23 novembre 1980/23 novembre 2020: a quarant’anni dal tragico terremoto in Irpinia e in Basilicata, che provocò la morte di quasi 4mila persone, televisioni e giornali hanno ricordato questo che è stato la più drammatica catastrofe italiana dal dopoguerra.
Le immagini di interi paesi distrutti, i volti smarriti e sconvolti dei sopravvissuti, la tenera commovente figura del presidente della Repubblica di allora Sandro Pertini, le sue parole di reale sofferenza, hanno rappresentato in quel ricordo la parte più sincera e coinvolgente di quei terribili momenti.
Meno esaltanti sono state le ricostruzioni che giornali e televisioni hanno fatto di quella drammatica vicenda. Ma soprattutto il racconto si è mosso con la stessa logora modalità, fatta di retorica e descrizioni che poco riflettono lo stato delle cose di allora.
La conversazione che segue tra Geppi Rippa, direttore di Quaderni Radicali e Agenzia Radicale con Antonio Marulo, nella rubrica Maledetta Politica, tenta di richiamare l’attenzione su alcune verità nascoste allora (quaranta anni fa!) e nascoste ancora oggi.
Negli atti di un convegno che Quaderni Radicali realizzò il 4 e 5 aprile 1981 (Quale Protezione Civile), pubblicati dalla rivista, si riportano per esempio i fatti che il direttore di QR si trovò a riscontrare, con altri deputati, quando giunse alla Prefettura di Napoli dopo la tragedia: la mancanza degli strumenti minimi su cui dar luogo, allora, a un’ipotesi di organizzazione. La allora legge del 1970 mancava, stupefacentemente, di un regolamento di esecuzione. Legge (inadeguata in ogni caso), che prevedeva strutture stabili di interventi predeterminati, che fossero in grado di scattare immediatamente per dar luogo a quel servizio di soccorso in caso di disastri, in quel caso del terremoto.

-- Cosa fare --
Continua il testo sul terremoto del 1980 in Irpinia e in Basilicata, partendo subito dopo la sua ultima frase.

-- Record forniti --
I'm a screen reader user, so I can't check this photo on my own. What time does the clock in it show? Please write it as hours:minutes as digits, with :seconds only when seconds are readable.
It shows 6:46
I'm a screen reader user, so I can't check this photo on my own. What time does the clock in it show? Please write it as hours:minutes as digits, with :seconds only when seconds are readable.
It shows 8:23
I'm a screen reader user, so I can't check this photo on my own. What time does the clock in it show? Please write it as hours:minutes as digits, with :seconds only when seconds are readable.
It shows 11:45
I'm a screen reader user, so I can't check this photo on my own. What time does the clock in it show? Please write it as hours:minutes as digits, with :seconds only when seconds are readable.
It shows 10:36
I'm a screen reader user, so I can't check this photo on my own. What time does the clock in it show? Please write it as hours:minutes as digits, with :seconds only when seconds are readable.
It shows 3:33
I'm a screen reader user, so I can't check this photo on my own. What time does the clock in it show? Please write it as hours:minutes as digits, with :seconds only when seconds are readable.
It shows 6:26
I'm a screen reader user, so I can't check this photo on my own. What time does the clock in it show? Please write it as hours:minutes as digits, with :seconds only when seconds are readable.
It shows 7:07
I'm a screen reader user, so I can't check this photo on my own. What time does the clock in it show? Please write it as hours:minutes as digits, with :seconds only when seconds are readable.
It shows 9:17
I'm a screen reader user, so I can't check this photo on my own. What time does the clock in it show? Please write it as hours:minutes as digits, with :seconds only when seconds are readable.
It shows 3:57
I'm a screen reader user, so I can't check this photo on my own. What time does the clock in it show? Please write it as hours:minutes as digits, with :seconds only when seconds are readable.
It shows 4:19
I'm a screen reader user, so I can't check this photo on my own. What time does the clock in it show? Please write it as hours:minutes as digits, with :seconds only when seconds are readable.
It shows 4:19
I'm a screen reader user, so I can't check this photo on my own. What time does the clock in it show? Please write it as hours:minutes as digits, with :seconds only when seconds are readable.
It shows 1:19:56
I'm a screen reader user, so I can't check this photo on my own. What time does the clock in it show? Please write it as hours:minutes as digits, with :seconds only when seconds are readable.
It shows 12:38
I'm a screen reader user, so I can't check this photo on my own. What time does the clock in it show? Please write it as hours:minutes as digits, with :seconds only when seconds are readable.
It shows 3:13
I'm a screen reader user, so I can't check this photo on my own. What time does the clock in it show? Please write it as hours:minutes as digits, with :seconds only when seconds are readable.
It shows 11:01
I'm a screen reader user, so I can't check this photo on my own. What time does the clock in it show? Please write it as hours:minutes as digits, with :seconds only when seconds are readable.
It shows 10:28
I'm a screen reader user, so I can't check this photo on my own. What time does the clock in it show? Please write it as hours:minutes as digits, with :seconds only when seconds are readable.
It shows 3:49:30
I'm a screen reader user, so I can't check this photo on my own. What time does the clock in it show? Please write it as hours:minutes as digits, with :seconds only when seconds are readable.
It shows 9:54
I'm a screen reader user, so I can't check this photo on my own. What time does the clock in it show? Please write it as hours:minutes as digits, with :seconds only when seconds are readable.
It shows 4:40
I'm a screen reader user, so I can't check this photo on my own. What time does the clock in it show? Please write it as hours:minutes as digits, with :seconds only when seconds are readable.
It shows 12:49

-- Risposta --
Oggi, meritoriamente il capo dello Stato Sergio Mattarella dice che il frutto positivo di quel dramma fu che poi si realizzò finalmente la Protezione Civile. Il sistema informativo, per citare un esempio, ha dimenticato di ricordare che per l’iscrizione nell'agenda parlamentare della Protezione Civile vi fu chi si batté strenuamente perché questo avvenisse. E, a riprova di quanto fosse difficile quella azione, si può ricordare come dopo sei mesi dal disastro, i partiti dell’allora, maggioranza e della opposizione, tenessero poco a cuore quella scelta, tant’è che poco prima avevano votato quella che era la legge finanziaria (legge di previsione di progetto economico) e poi la legge di bilancio consuntivo, senza che la Protezione Civile fosse presente nei loro progetti.
Fu solo la caparbietà e la determinazione del direttore di Quaderni Radicali, allora deputato, e poi del gruppo parlamentare radicale, che spinse nella direzione di dotarsi di quella che oggi è una importante struttura di intervento e di aiuto in caso disastri: la Protezione Civile.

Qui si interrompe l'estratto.